# Dependencies

Install dependencies with the following...

    # pip or pip3 depending on setup
    pip3 install plotly statsmodels requests pandas

# Acquire Data

Pulls data from the URL used by the dashboard on the [coronavirus.maryland.gov](https://coronavirus.maryland.gov/) website.  Should dump an HTTP status (looking for a 200) and last date present in data.

In [None]:
import requests
import pandas
import json
import plotly.express as px
import plotly.graph_objects as go

pandas.options.display.max_rows = None

params = {
    "f": "json",
    "where": "1=1",
    "returnGeometry": "false",
    "spatialRel": "esriSpatialRelIntersects",
    "outFields": "*",
    "orderByFields": "ReportDate asc",
    "resultOffset": "0",
    "resultRecordCount": "32000",
    "resultType": "standard",
    "cacheHint": "true"
}

URL = 'https://services.arcgis.com/njFNhDsUCentVYJW/arcgis/rest/services/MASTER_CaseTracker_3/FeatureServer/0/query'
            
response = requests.request("GET", URL, params=params)

# 200 status means we're good to go
print("HTTP Status: {}".format(response.status_code))

# Dump the last date
print("Last Data: {}".format(pandas.to_datetime(response.json()['features'][-1]['attributes']['ReportDate'], unit='ms')))

# Top-Level Keys

Notable keys/values...
  * `fields` - semi-definition of each value (maybe makes sense in ESRI land?)
  * `features` - this is where the real daily data lies

In [None]:
payload = response.json()

# pandas only used for easy display
display(pandas.DataFrame(payload.keys()))

# Keys in "Actual Data"

Once flattened, you can see what data is avaialble for each day.  Note that not all data is present for all days (e.g. shifts in binning of reporting over time will have gaps).

In [None]:
# flatten a bit, as each item is rooted under an uncessary attributes key 
daily_numbers = [element['attributes'] for element in payload['features']]

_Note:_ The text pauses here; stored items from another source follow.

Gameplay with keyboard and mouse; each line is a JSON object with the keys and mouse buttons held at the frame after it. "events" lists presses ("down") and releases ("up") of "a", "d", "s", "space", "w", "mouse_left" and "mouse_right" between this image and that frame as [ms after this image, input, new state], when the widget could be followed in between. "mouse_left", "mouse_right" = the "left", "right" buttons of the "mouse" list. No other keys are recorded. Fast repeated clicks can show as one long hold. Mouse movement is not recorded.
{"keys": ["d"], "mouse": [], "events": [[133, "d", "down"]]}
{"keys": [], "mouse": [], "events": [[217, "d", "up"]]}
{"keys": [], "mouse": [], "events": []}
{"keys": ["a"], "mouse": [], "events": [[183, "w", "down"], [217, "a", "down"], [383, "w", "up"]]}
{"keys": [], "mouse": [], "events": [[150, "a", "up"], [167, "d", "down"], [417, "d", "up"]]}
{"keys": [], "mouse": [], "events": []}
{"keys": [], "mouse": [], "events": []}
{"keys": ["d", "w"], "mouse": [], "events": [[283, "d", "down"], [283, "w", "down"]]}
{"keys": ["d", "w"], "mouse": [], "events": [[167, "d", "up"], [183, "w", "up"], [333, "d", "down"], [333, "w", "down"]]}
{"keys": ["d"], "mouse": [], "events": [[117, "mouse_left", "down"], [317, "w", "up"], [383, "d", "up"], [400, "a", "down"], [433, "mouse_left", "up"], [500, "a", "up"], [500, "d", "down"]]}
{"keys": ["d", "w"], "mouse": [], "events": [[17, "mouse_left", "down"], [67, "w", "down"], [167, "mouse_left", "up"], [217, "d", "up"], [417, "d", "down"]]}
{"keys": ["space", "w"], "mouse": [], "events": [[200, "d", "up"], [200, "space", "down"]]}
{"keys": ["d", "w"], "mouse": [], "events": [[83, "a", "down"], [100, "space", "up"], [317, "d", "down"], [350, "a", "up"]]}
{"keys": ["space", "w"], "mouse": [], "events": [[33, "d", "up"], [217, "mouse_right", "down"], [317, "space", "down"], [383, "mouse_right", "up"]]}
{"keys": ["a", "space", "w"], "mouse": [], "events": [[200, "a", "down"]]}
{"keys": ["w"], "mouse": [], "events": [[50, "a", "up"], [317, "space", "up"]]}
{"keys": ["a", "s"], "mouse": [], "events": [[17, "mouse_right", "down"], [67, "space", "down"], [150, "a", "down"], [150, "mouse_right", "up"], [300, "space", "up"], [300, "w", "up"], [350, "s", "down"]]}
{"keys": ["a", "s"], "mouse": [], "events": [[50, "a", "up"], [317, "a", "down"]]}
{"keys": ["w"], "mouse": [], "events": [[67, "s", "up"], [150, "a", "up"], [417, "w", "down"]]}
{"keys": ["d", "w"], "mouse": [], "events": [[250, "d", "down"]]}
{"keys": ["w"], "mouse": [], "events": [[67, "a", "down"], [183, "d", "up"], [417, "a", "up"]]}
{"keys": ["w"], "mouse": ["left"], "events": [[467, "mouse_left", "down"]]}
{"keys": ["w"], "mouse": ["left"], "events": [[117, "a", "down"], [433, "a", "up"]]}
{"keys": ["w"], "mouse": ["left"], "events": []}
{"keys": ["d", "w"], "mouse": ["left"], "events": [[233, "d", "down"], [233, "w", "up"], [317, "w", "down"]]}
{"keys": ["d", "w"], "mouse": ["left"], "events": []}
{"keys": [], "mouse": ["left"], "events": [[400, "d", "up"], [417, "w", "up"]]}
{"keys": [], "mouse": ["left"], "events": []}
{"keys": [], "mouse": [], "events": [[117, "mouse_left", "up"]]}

# pandas only used for easy display
display(pandas.DataFrame(daily_numbers[0].keys()))

# DataFrame Time

Pull into Pandas data frame...

In [None]:
# slurp into dataframe
df = pandas.read_json(json.dumps(daily_numbers), orient='records')

# Bed Usage Over Time

This regenerates the "ICU and Acute Hospital Beds for COVID-19, Currently in Use" chart from the MD page in Plotly.

In [None]:
filtered = df.filter(items=['ReportDate', 'bedsAcute', 'bedsICU', 'bedsTotal'])
filtered['ReportDate'] = pandas.to_datetime(df['ReportDate'], unit='ms')

fig = go.Figure()
for x in ['bedsAcute', 'bedsICU', 'bedsTotal']:
    fig.add_trace(go.Scatter(x=filtered['ReportDate'], y=df[x], mode='lines+markers', name=x))
fig.show()

# Bed Usage Over Time (with Trendline)

Same as above, but with a [LOWESS](https://en.wikipedia.org/wiki/Local_regression) trendline (and a slightly modified x-axis).

In [None]:
filtered = df.filter(items=['ReportDate', 'bedsAcute', 'bedsICU', 'bedsTotal'])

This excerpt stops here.